- [What you need to do]
Each line from the top of the listing through the one holding "pinky tip: (1248, 961)" should be restated word for word, with nothing added and no pictures.
──────── Extracted entries
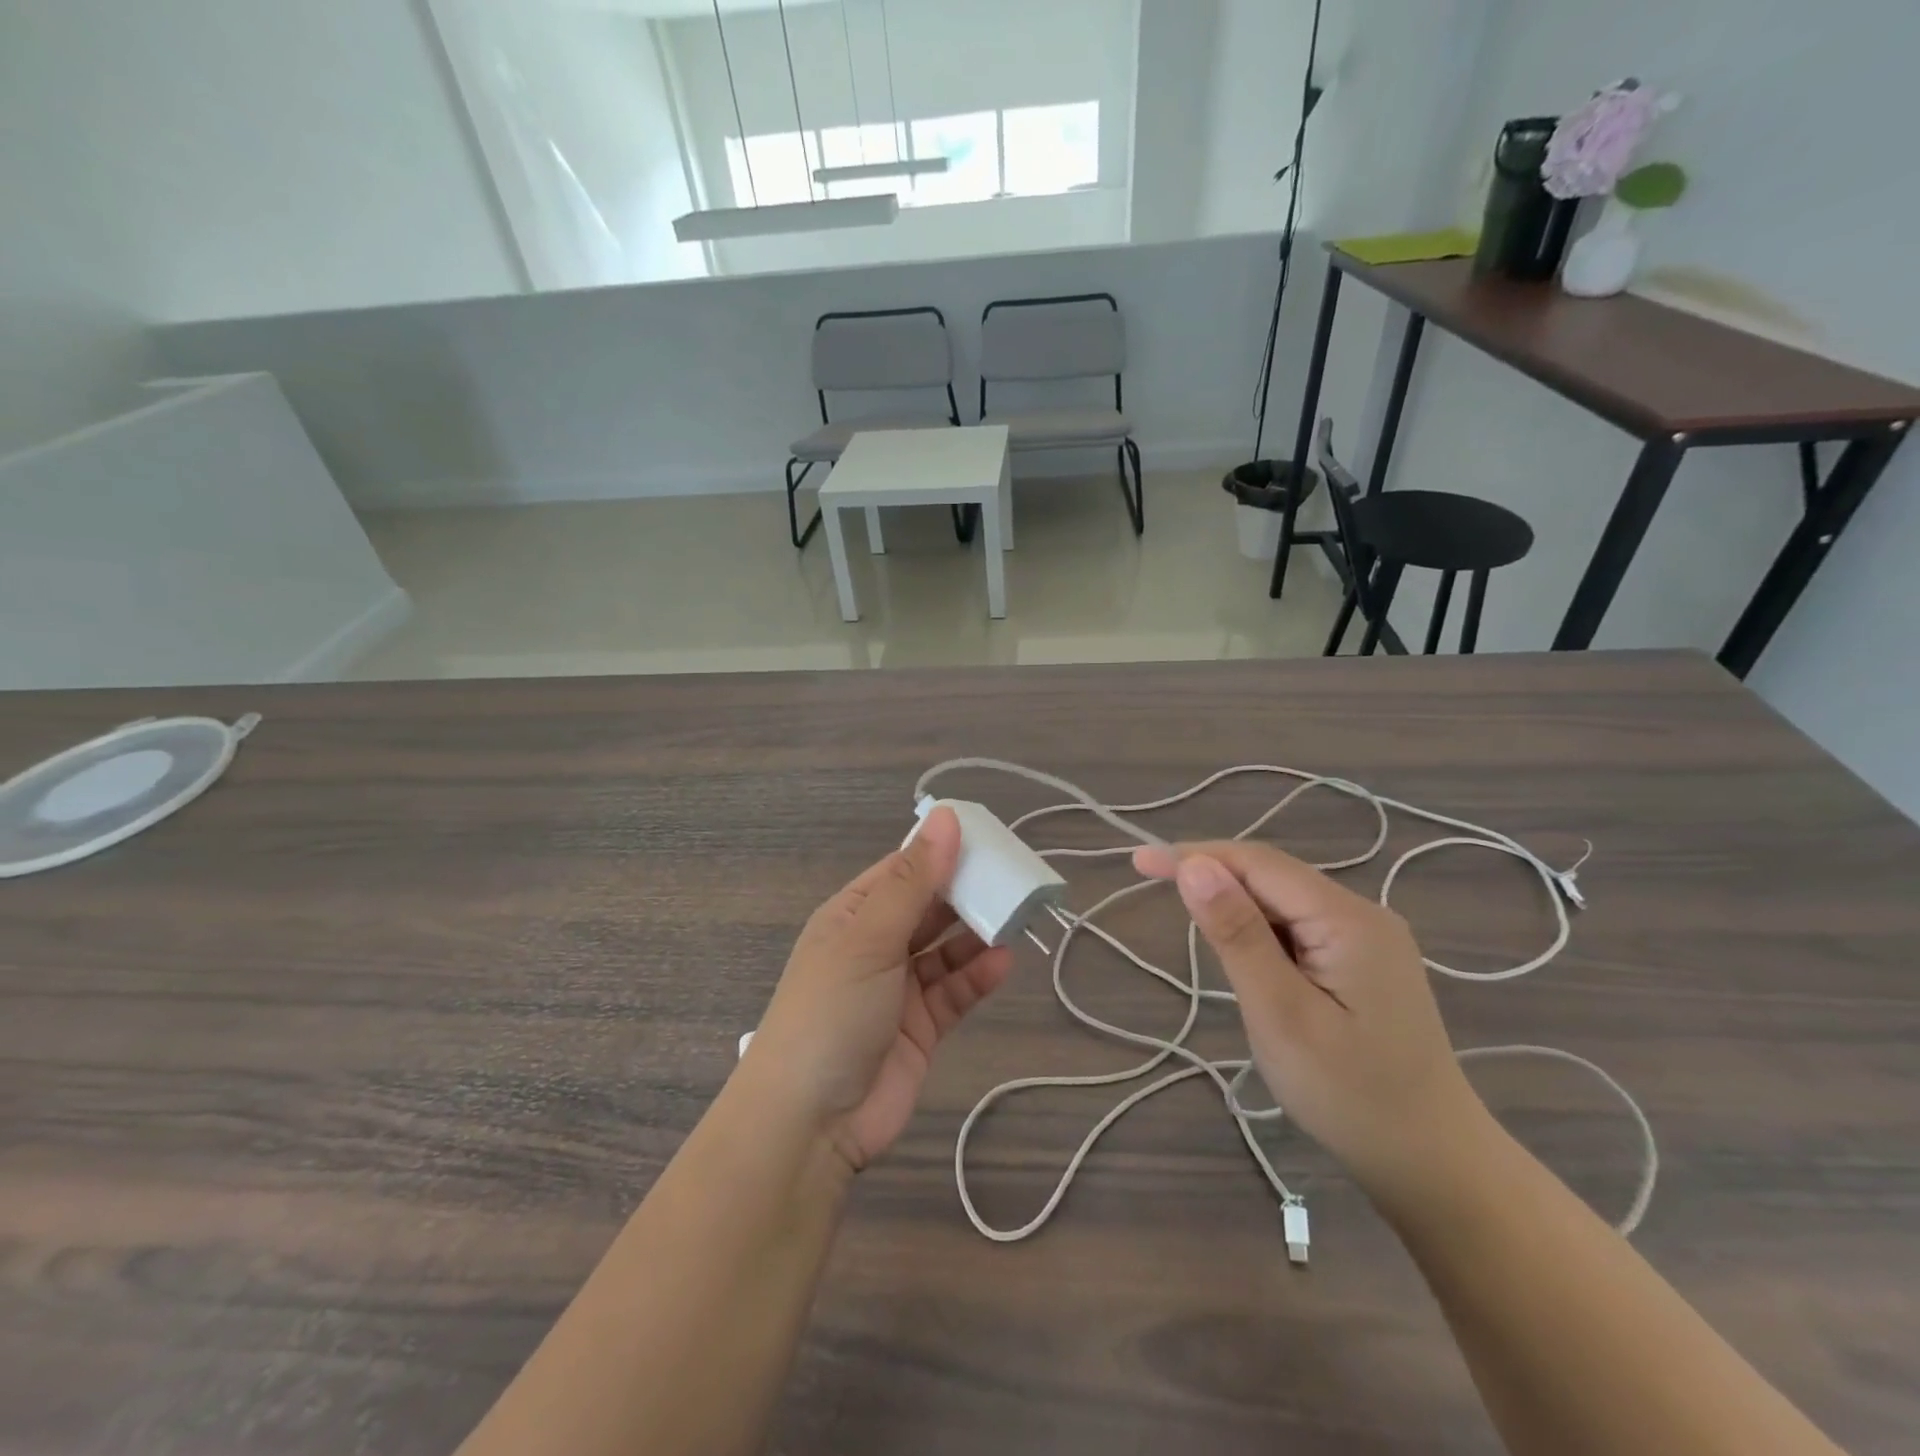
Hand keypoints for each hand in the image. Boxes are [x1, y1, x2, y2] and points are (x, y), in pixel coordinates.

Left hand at [748, 807, 1014, 1174]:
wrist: (809, 1124)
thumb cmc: (831, 1011)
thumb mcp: (869, 937)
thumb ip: (913, 881)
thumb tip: (945, 816)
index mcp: (852, 915)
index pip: (902, 870)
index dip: (941, 851)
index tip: (988, 836)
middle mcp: (875, 946)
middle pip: (928, 907)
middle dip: (966, 892)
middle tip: (1015, 876)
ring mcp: (898, 988)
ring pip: (946, 949)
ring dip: (977, 933)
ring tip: (1019, 915)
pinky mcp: (921, 1028)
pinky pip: (955, 991)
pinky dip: (978, 976)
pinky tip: (1005, 961)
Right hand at [1134, 840, 1488, 1202]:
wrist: (1434, 1166)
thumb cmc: (1350, 1095)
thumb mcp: (1280, 1014)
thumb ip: (1237, 935)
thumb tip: (1194, 867)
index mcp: (1348, 919)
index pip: (1258, 863)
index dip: (1195, 855)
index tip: (1139, 863)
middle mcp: (1363, 914)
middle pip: (1272, 876)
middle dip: (1213, 877)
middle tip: (1153, 890)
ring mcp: (1368, 939)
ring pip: (1284, 902)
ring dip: (1236, 908)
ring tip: (1201, 938)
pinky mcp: (1365, 963)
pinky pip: (1299, 927)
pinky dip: (1261, 933)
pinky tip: (1248, 961)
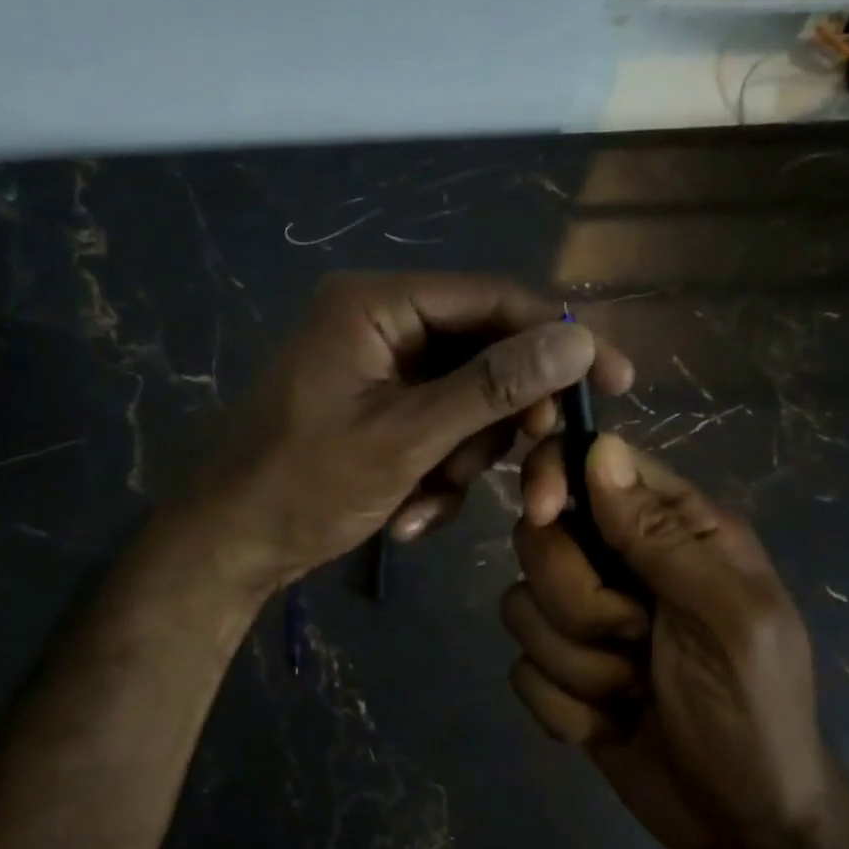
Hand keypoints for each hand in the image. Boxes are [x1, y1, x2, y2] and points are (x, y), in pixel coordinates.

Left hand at [204, 272, 632, 589]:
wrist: (231, 547)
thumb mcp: (407, 438)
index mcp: (378, 305)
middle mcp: (383, 325)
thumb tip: (578, 343)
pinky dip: (437, 477)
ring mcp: (383, 371)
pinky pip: (442, 433)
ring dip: (464, 463)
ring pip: (470, 405)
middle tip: (536, 483)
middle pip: (487, 357)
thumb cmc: (305, 485)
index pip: (494, 301)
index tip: (617, 382)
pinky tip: (406, 514)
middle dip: (503, 428)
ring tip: (426, 502)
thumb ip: (493, 388)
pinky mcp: (383, 412)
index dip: (559, 340)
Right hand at [502, 434, 827, 848]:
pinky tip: (612, 723)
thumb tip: (601, 446)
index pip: (592, 465)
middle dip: (578, 603)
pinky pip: (521, 668)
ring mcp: (585, 619)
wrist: (743, 825)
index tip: (543, 514)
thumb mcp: (728, 619)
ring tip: (633, 691)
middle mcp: (620, 562)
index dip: (553, 478)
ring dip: (577, 664)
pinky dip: (565, 705)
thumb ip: (663, 535)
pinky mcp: (561, 671)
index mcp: (674, 530)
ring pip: (521, 606)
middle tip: (636, 639)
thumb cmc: (754, 712)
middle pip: (540, 540)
────────────────
- [Answer space]
Hand keypoints for each hand in the image. Boxes are [x1, y1, x2, y2] and points are (x, y), in pixel coordinates.

Left hand at [748, 807, 1014, 1174]:
wrist: (809, 1124)
thumb cmc: (831, 1011)
thumb mcp: (869, 937)
thumb ip: (913, 881)
thumb tip: (945, 816)
index mcp: (852, 915)
index pip: (902, 870)
index dip: (941, 851)
index tip: (988, 836)
middle mcp: (875, 946)
middle pip: (928, 907)
middle dip: (966, 892)
middle tip: (1015, 876)
ring mcp: (898, 988)
ring pip: (946, 949)
ring dip: (977, 933)
ring tip: (1019, 915)
pinky mcp: (921, 1028)
pinky pip: (955, 991)
pinky dip: (978, 976)
pinky tip: (1005, 961)
Right hand at [1134, 840, 1488, 1202]:
wrist: (1434, 1166)
thumb cmc: (1350, 1095)
thumb mcp: (1280, 1014)
thumb ip: (1237, 935)
thumb tip: (1194, 867)
index mcp: (1348, 919)
index pip: (1258, 863)
index dip: (1195, 855)
index tip: (1139, 863)
middle mcp: (1363, 914)
middle pip: (1272, 876)
middle dip: (1213, 877)
middle tip: (1153, 890)
ring mcp: (1368, 939)
ring pip: (1284, 902)
ring dip: (1236, 908)
ring tip: (1201, 938)
pinky mcp: (1365, 963)
pinky pip: (1299, 927)
pinky dip: (1261, 933)
pinky tip: (1248, 961)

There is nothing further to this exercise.